▶ **Your objective**: Copy out, unchanged, the lines of the items starting with the line that contains "collection date as typed: 25 Nov 1944" and continuing through the last line of the items, including both of those lines.

▶ **Data supplied**:

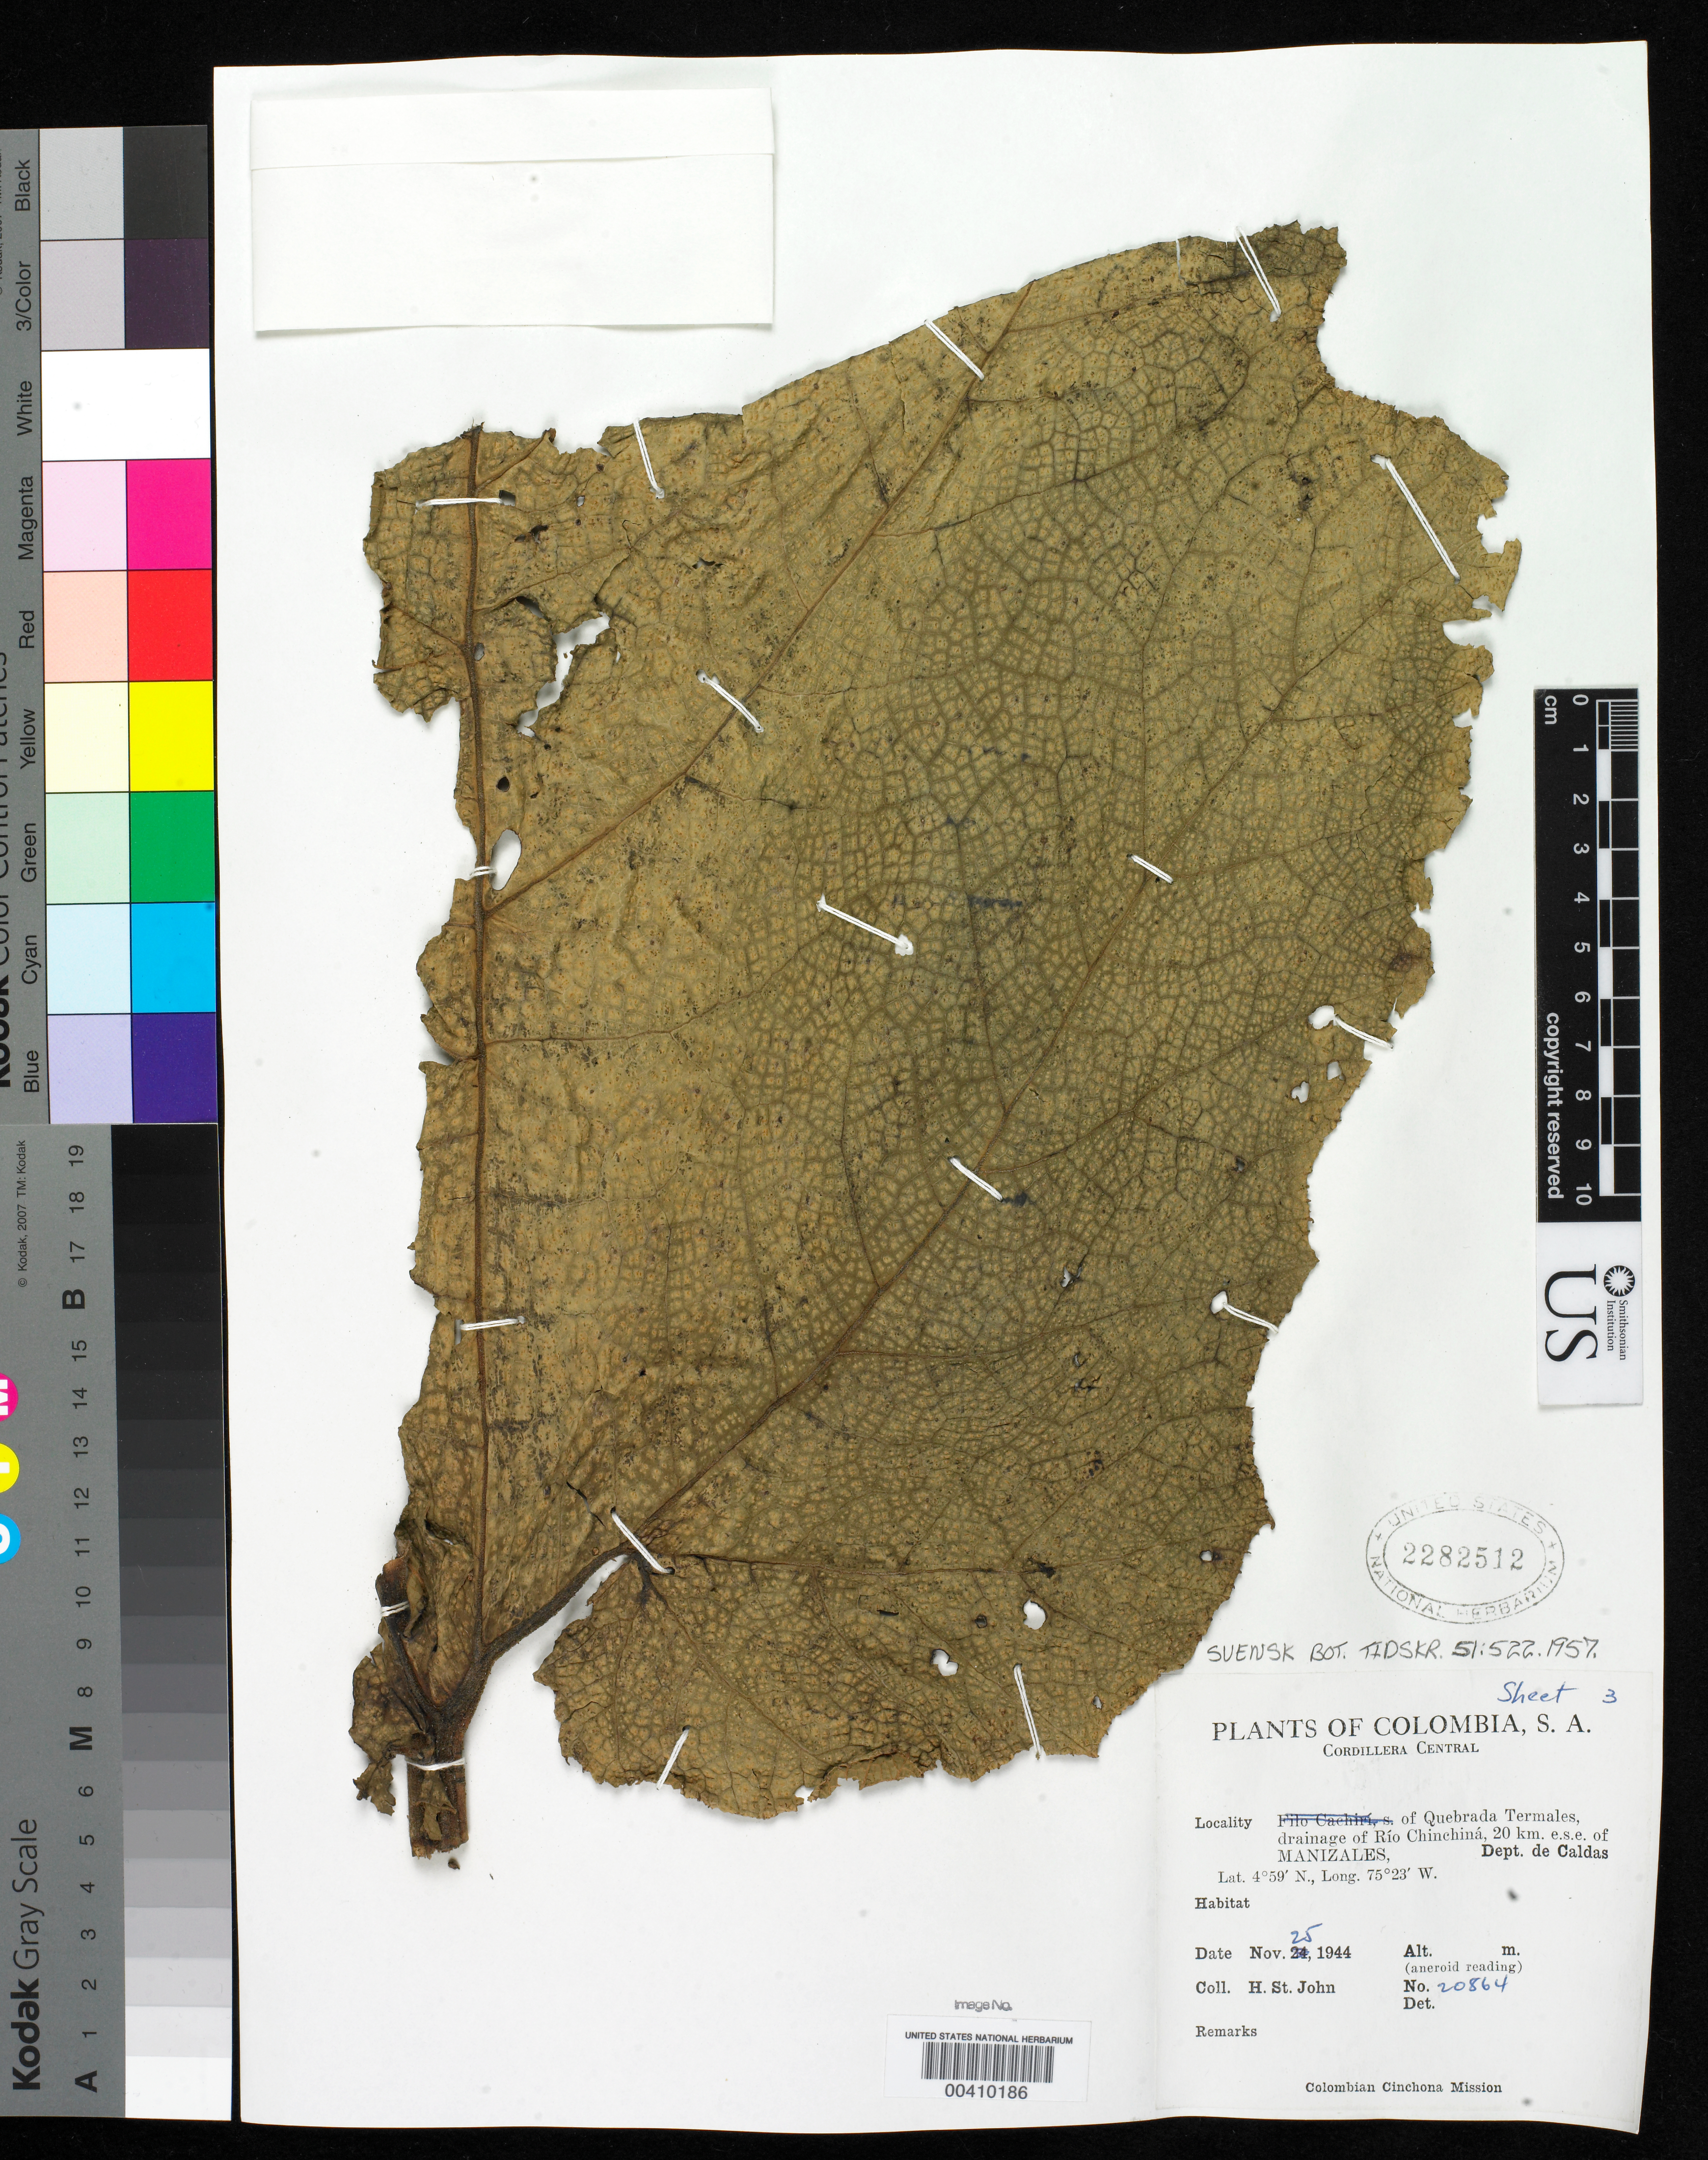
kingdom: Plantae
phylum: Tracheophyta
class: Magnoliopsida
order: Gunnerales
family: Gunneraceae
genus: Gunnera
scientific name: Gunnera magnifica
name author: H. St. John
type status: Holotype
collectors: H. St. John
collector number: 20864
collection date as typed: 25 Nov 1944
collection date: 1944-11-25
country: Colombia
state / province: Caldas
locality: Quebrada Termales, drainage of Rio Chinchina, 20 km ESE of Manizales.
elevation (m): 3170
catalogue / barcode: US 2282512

▶ **Response to this exercise**:
collection date as typed: 25 Nov 1944
collection date: 1944-11-25
country: Colombia
state / province: Caldas
locality: Quebrada Termales, drainage of Rio Chinchina, 20 km ESE of Manizales.
elevation (m): 3170
catalogue / barcode: US 2282512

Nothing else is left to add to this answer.